As a white cis woman, I won't veer too far out of my lane here, but the idea that women are just kinda ~gross~ seems to extend across to my comrades both trans and cis and any race or class. Of course, I'm probably seen as less gross than people who are far more marginalized by white supremacy. Notions of uncleanliness, contamination, and degeneration are some of the key tools of racism - that's what eugenics are all about. I can't get mad at the videos that recommend dollar store cleaning wipes for your bits because many people face very real consequences for not being perfectly pristine at all times. Women are shamed and even subjected to violence for not living up to these standards. The women and girls who make these videos aren't con-artists working on behalf of Big Douche - they're just trying to help each other out.
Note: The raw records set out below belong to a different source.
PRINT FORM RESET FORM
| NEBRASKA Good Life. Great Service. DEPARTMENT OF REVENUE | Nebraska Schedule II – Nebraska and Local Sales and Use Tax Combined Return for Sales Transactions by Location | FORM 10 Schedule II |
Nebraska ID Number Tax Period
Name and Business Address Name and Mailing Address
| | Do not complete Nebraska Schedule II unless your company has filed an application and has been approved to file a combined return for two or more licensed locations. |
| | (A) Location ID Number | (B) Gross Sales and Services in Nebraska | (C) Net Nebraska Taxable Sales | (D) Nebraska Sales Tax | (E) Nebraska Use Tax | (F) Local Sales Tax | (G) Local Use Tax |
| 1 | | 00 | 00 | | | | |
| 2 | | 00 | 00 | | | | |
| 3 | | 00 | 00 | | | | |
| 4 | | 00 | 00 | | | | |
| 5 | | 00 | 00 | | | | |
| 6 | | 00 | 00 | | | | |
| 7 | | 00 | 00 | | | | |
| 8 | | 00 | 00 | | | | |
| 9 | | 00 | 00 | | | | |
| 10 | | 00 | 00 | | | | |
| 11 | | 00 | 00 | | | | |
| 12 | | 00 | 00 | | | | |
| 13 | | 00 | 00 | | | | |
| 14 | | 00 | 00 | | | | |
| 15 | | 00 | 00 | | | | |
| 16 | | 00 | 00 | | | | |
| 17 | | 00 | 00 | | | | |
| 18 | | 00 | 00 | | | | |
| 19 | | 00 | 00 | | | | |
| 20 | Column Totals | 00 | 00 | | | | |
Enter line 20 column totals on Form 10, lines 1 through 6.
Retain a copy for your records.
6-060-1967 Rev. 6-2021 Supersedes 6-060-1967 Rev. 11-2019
The other point of concern for me is that way that consumption and cleaning are tied to adulthood. That you prove your maturity but having a kind of hygienic mastery over both your internal and external space. I'm sure that passing tips and hacks on to others is an efficient way to prove that you have this kind of mastery. I'm sure that telling people not to buy those Dollar Tree wipes serves the same purpose.
I'm just tired. I'm tired of the ways that my body is made into a public project over and over again. I'm tired of the ways that no one - not even other women - will leave us and our bodies alone.